En esta ocasión el director se ha metido también en el bolsillo a algunos de los que, a priori, no admiran su cine, al excluir muchos de los elementos más estrambóticos y escabrosos de sus dos últimos títulos -donde se incluía la violación y el abuso de menores- y centrarse en una serie de personajes (sobre todo femeninos) que, en mayor o medida, se ganan la simpatía del espectador quien puede empatizar con sus venturas y desventuras a pesar del carácter desproporcionado, y en ocasiones folletinesco, de las mismas. Así podemos sonreír y conmovernos en una misma secuencia.

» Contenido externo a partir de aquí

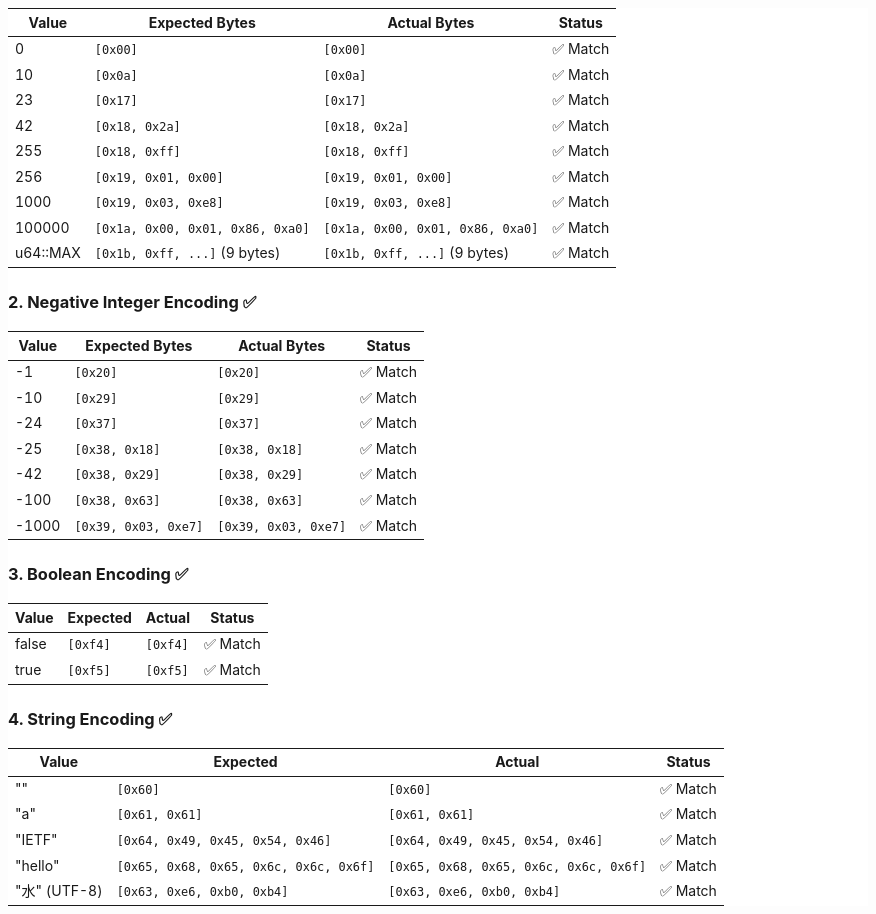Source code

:| Value | Expected Bytes | Actual Bytes | Status |
|-------|---------------|--------------|--------|
| 0 | `[0x00]` | `[0x00]` | ✅ Match |
| 10 | `[0x0a]` | `[0x0a]` | ✅ Match |
| 23 | `[0x17]` | `[0x17]` | ✅ Match |
| 42 | `[0x18, 0x2a]` | `[0x18, 0x2a]` | ✅ Match |
| 255 | `[0x18, 0xff]` | `[0x18, 0xff]` | ✅ Match |
| 256 | `[0x19, 0x01, 0x00]` | `[0x19, 0x01, 0x00]` | ✅ Match |
| 1000 | `[0x19, 0x03, 0xe8]` | `[0x19, 0x03, 0xe8]` | ✅ Match |
| 100000 | `[0x1a, 0x00, 0x01, 0x86, 0xa0]` | `[0x1a, 0x00, 0x01, 0x86, 0xa0]` | ✅ Match |
| u64::MAX | `[0x1b, 0xff, ...]` (9 bytes) | `[0x1b, 0xff, ...]` (9 bytes) | ✅ Match |

### 2. Negative Integer Encoding ✅

| Value | Expected Bytes | Actual Bytes | Status |
|-------|---------------|--------------|--------|
| -1 | `[0x20]` | `[0x20]` | ✅ Match |
| -10 | `[0x29]` | `[0x29]` | ✅ Match |
| -24 | `[0x37]` | `[0x37]` | ✅ Match |
| -25 | `[0x38, 0x18]` | `[0x38, 0x18]` | ✅ Match |
| -42 | `[0x38, 0x29]` | `[0x38, 0x29]` | ✅ Match |
| -100 | `[0x38, 0x63]` | `[0x38, 0x63]` | ✅ Match |
| -1000 | `[0x39, 0x03, 0xe7]` | `[0x39, 0x03, 0xe7]` | ✅ Match |

### 3. Boolean Encoding ✅

| Value | Expected | Actual | Status |
|-------|----------|--------|--------|
| false | `[0xf4]` | `[0xf4]` | ✅ Match |
| true | `[0xf5]` | `[0xf5]` | ✅ Match |

### 4. String Encoding ✅

| Value | Expected | Actual | Status |
|-------|----------|--------|--------|
| "" | `[0x60]` | `[0x60]` | ✅ Match |
| "a" | `[0x61, 0x61]` | `[0x61, 0x61]` | ✅ Match |
| "IETF" | `[0x64, 0x49, 0x45, 0x54, 0x46]` | `[0x64, 0x49, 0x45, 0x54, 0x46]` | ✅ Match |
| "hello" | `[0x65, 0x68, 0x65, 0x6c, 0x6c, 0x6f]` | `[0x65, 0x68, 0x65, 0x6c, 0x6c, 0x6f]` | ✅ Match |
| "水" (UTF-8) | `[0x63, 0xe6, 0xb0, 0xb4]` | `[0x63, 0xe6, 0xb0, 0xb4]` | ✅ Match |
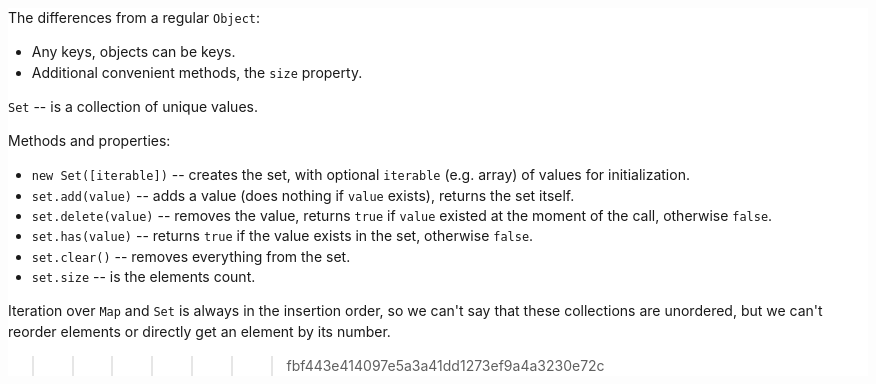 The differences from a regular `Object`:

- Any keys, objects can be keys.
- Additional convenient methods, the `size` property.

`Set` -- is a collection of unique values.

Methods and properties:

- `new Set([iterable])` -- creates the set, with optional `iterable` (e.g. array) of values for initialization.
- `set.add(value)` -- adds a value (does nothing if `value` exists), returns the set itself.
- `set.delete(value)` -- removes the value, returns `true` if `value` existed at the moment of the call, otherwise `false`.
- `set.has(value)` -- returns `true` if the value exists in the set, otherwise `false`.
- `set.clear()` -- removes everything from the set.
- `set.size` -- is the elements count.

Iteration over `Map` and `Set` is always in the insertion order, so we can't say that these collections are unordered, but we can't reorder elements or directly get an element by its number.
>>>>>>> fbf443e414097e5a3a41dd1273ef9a4a3230e72c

Volver deja un sabor agridulce, con la tristeza como un implacable telón de fondo sobre el que destacan la vitalidad y la alegría de muchas de sus situaciones. A este respecto es imposible obviar un comentario a la esforzada interpretación de una actriz de recursos limitados, Penélope Cruz, que hace un trabajo notable pero que ha sido ridículamente comparada con Ana Magnani o Sofía Loren, tan sólo por encarnar a una mujer-madre pueblerina plena arrestos y porque en el propio filme -gesto característico de un director dado a las citas y homenajes cinéfilos- entre los saturados colores de la acción se incluyen algunos planos en blanco y negro de Bellísima (1951) de Visconti. Aunque sea preciso reconocer que el gran trabajo interpretativo del filme es el de Blanca Portillo, por encima de Cruz o la propia Maura.
Como en sus dos anteriores filmes hay un aspecto temático fundamental y que no debe pasar desapercibido: el peso del pasado sobre el presente y cómo éste lo condiciona de formas inesperadas y a veces irreversibles, aunque la fuerza de sus personajes sepa siempre darle otro sentido.
Quien esto suscribe desea la mejor suerte del mundo a este filme a la vez grave y divertido, serio y satírico, tierno y cruel -con un maravilloso puyazo a la telebasura- y promete seguir fielmente a este director que para bien o para mal siempre guarda un conejo debajo del sombrero.